### [Tarefa escrita 1]
Retorne todas as linhas da listagem que contêm a string "dashed", levando em conta a diferença entre maiúsculas e minúsculas.

Diario de Pernambuco
Busca
A tragédia do Circo Vostok

João Alberto Martins Sobral
Jornalista

Publicado em: 16/07/2021 03:00 Atualizado em: 16/07/2021 05:53

Termino hoje a série de artigos sobre os principais circos que se apresentaram na nossa cidade, lembrando o Vostok, onde aconteceu uma tragédia que abalou nossa cidade:

Armado num terreno junto do Shopping Guararapes, o Circo Vostok protagonizou uma tragédia que foi destaque vários dias na mídia nacional (e até internacional: uma equipe da BBC veio fazer matéria). Foi no domingo 9 de abril de 2000. O garoto José Miguel dos Santos Fonseca Júnior, de seis anos, foi à sessão da tarde, como um presente pelo seu aniversário. Estava com o pai, José Fonseca e a irmã Mirella. A apresentação começou com 10 minutos de atraso e, depois de alguns números, foi anunciado intervalo de 20 minutos, para a montagem das jaulas no picadeiro, para o número com leões. O apresentador convidou as crianças para irem tirar fotos com os animais na área externa, além dos leões, elefantes, cavalos, macacos. Depois das fotos, Juninho, como era conhecido, estava voltando para seu lugar, com o pai e irmã, quando, de repente, o leão Bongo, de 220 quilos, projetou sua pata para fora da jaula e arrastou o menino para dentro do túnel que ligava as jaulas ao picadeiro.

### [Material de entrada]
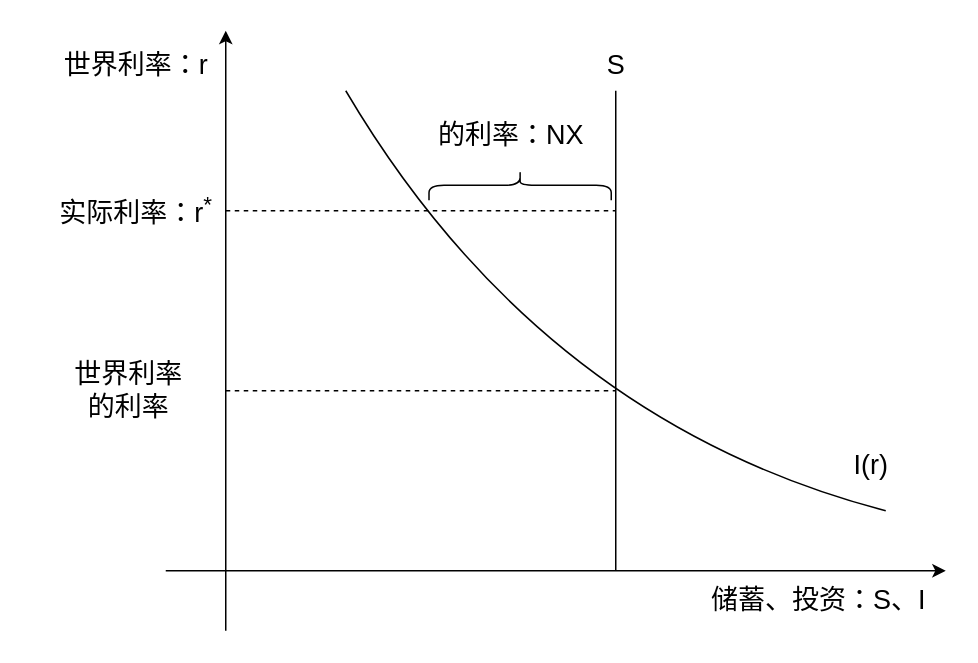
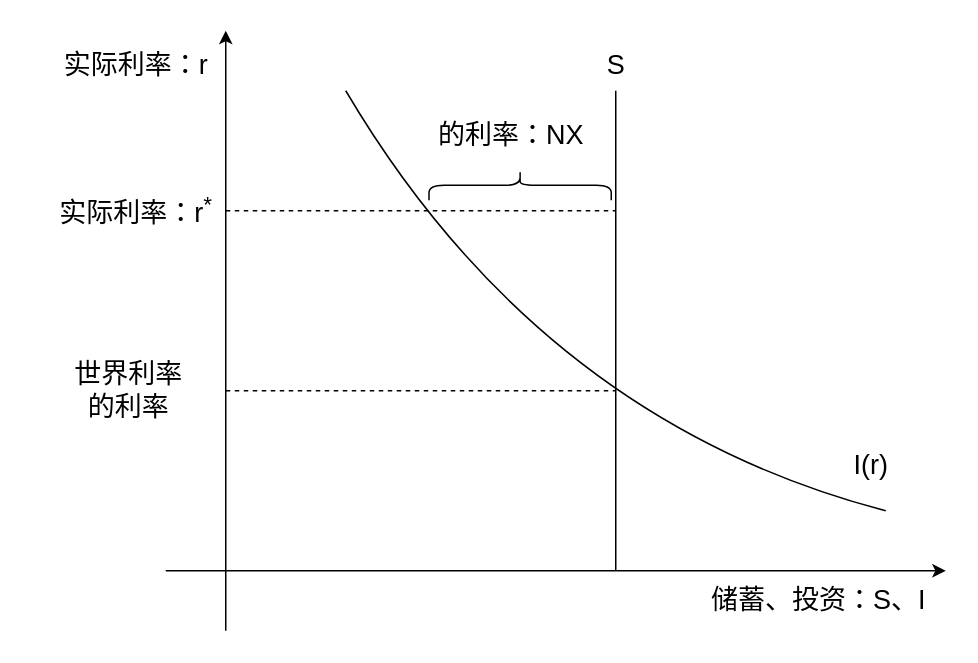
  <mxCell id="0" />
  <mxCell id="1" parent="0" />
  <mxCell id="2" value="" style="endArrow=classic;html=1;rounded=0;" edge="1" parent="1"><mxGeometry width="50" height="50" relative="1" as="geometry"><mxPoint x="110" y="380" as="sourcePoint" /><mxPoint x="630" y="380" as="targetPoint" /></mxGeometry></mxCell>
  <mxCell id="3" value="" style="endArrow=classic;html=1;rounded=0;" edge="1" parent="1"><mxGeometry width="50" height="50" relative="1" as="geometry"><mxPoint x="150" y="420" as="sourcePoint" /><mxPoint x="150" y="20" as="targetPoint" /></mxGeometry></mxCell>
  <mxCell id="4" value="" style="endArrow=none;html=1;rounded=0;curved=1;" edge="1" parent="1"><mxGeometry width="50" height="50" relative="1" as="geometry"><mxPoint x="230" y="60" as="sourcePoint" /><mxPoint x="590" y="340" as="targetPoint" /><Array as="points"><mxPoint x="360" y="280" /></Array></mxGeometry></mxCell>
  <mxCell id="5" value="" style="endArrow=none;html=1;rounded=0;" edge="1" parent="1"><mxGeometry width="50" height="50" relative="1" as="geometry"><mxPoint x="410" y="380" as="sourcePoint" /><mxPoint x="410" y="60" as="targetPoint" /></mxGeometry></mxCell>
  <mxCell id="6" value="" style="endArrow=none;dashed=1;html=1;rounded=0;" edge="1" parent="1"><mxGeometry width="50" height="50" relative="1" as="geometry"><mxPoint x="150" y="260" as="sourcePoint" /><mxPoint x="410" y="260" as="targetPoint" /></mxGeometry></mxCell>
  <mxCell id="7" value="" style="endArrow=none;dashed=1;html=1;rounded=0;" edge="1" parent="1"><mxGeometry width="50" height="50" relative="1" as="geometry"><mxPoint x="150" y="140" as="sourcePoint" /><mxPoint x="410" y="140" as="targetPoint" /></mxGeometry></mxCell>
  <mxCell id="8" value="&lt;font style=&quot;font-size: 18px;&quot;&gt;S&lt;/font&gt;" style="text;html=1;align=center;verticalAlign=middle;resizable=0;points=[];autosize=1;strokeColor=none;fillColor=none;" vertex="1" parent="1"><mxGeometry x="390" y="23" width="40" height="40" as="geometry" /></mxCell>
  <mxCell id="9" value="&lt;font style=&quot;font-size: 18px;&quot;&gt;I(r)&lt;/font&gt;" style="text;html=1;align=center;verticalAlign=middle;resizable=0;points=[];autosize=1;strokeColor=none;fillColor=none;" vertex="1" parent="1"><mxGeometry x="555" y="290" width="50" height="40" as="geometry" /></mxCell>
  <mxCell id="10" value="&lt;font style=&quot;font-size: 18px;&quot;&gt;储蓄、投资：S、I&lt;/font&gt;" style="text;html=1;align=center;verticalAlign=middle;resizable=0;points=[];autosize=1;strokeColor=none;fillColor=none;" vertex="1" parent="1"><mxGeometry x="460" y="380" width="170" height="40" as="geometry" /></mxCell>
- <mxCell id="11" value="&lt;font style=&quot;font-size: 18px;&quot;&gt;世界利率：r&lt;/font&gt;" style="text;html=1;align=center;verticalAlign=middle;resizable=0;points=[];autosize=1;strokeColor=none;fillColor=none;" vertex="1" parent="1"><mxGeometry x="30" y="23" width="120" height="40" as="geometry" /></mxCell>
+ <mxCell id="11" value="&lt;font style=&quot;font-size: 18px;&quot;&gt;实际利率：r&lt;/font&gt;" style="text;html=1;align=center;verticalAlign=middle;resizable=0;points=[];autosize=1;strokeColor=none;fillColor=none;" vertex="1" parent="1"><mxGeometry x="30" y="23" width="120" height="40" as="geometry" /></mxCell>
  <mxCell id="12" value="&lt;font style=&quot;font-size: 18px;&quot;&gt;实际利率：r&lt;sup&gt;*&lt;/sup&gt;&lt;/font&gt;" style="text;html=1;align=center;verticalAlign=middle;resizable=0;points=[];autosize=1;strokeColor=none;fillColor=none;" vertex="1" parent="1"><mxGeometry x="25" y="120" width="130" height="40" as="geometry" /></mxCell>
  <mxCell id="13" value="&lt;font style=&quot;font-size: 18px;&quot;&gt;世界利率&lt;br&gt;的利率&lt;/font&gt;" style="text;html=1;align=center;verticalAlign=middle;resizable=0;points=[];autosize=1;strokeColor=none;fillColor=none;" vertex="1" parent="1"><mxGeometry x="20" y="230" width="130" height="60" as="geometry" /></mxCell>
  <mxCell id="14" value="" style="shape=curlyBracket;whiteSpace=wrap;html=1;rounded=1;flipH=1;labelPosition=right;verticalLabelPosition=middle;align=left;verticalAlign=middle;rotation=-90;" vertex="1" parent="1"><mxGeometry x="336.25" y="62.25" width="20" height="121.5" as="geometry" /></mxCell>
  <mxCell id="15" value="&lt;font style=&quot;font-size: 18px;&quot;&gt;的利率：NX&lt;/font&gt;" style="text;html=1;align=center;verticalAlign=middle;resizable=0;points=[];autosize=1;strokeColor=none;fillColor=none;" vertex="1" parent="1"><mxGeometry x="270" y="70" width="140" height="40" as="geometry" /></mxCell>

### [Tarefa escrita 2]
Responda às perguntas abaixo com base no artigo sobre o Circo Vostok.
(a) Em que data aconteceu a tragédia?
(b) Qual era o nome do leão e quanto ele pesava?
(c) Quanto tempo durou o intervalo anunciado?

### [Resultado final 1]
  <mxCell id="6" value="" style="endArrow=none;dashed=1;html=1;rounded=0;" edge="1" parent="1"><mxGeometry width="50" height="50" relative="1" as="geometry"><mxPoint x="150" y="260" as="sourcePoint" /><mxPoint x="410" y="260" as="targetPoint" /></mxGeometry></mxCell>
  <mxCell id="7" value="" style="endArrow=none;dashed=1;html=1;rounded=0;" edge="1" parent="1"><mxGeometry width="50" height="50" relative="1" as="geometry"><mxPoint x="150" y="140" as="sourcePoint" /><mxPoint x="410" y="140" as="targetPoint" /></mxGeometry></mxCell>

### [Resultado final 2]
(a) No domingo, 9 de abril de 2000.
(b) Bongo, com 220 quilos.
(c) 20 minutos.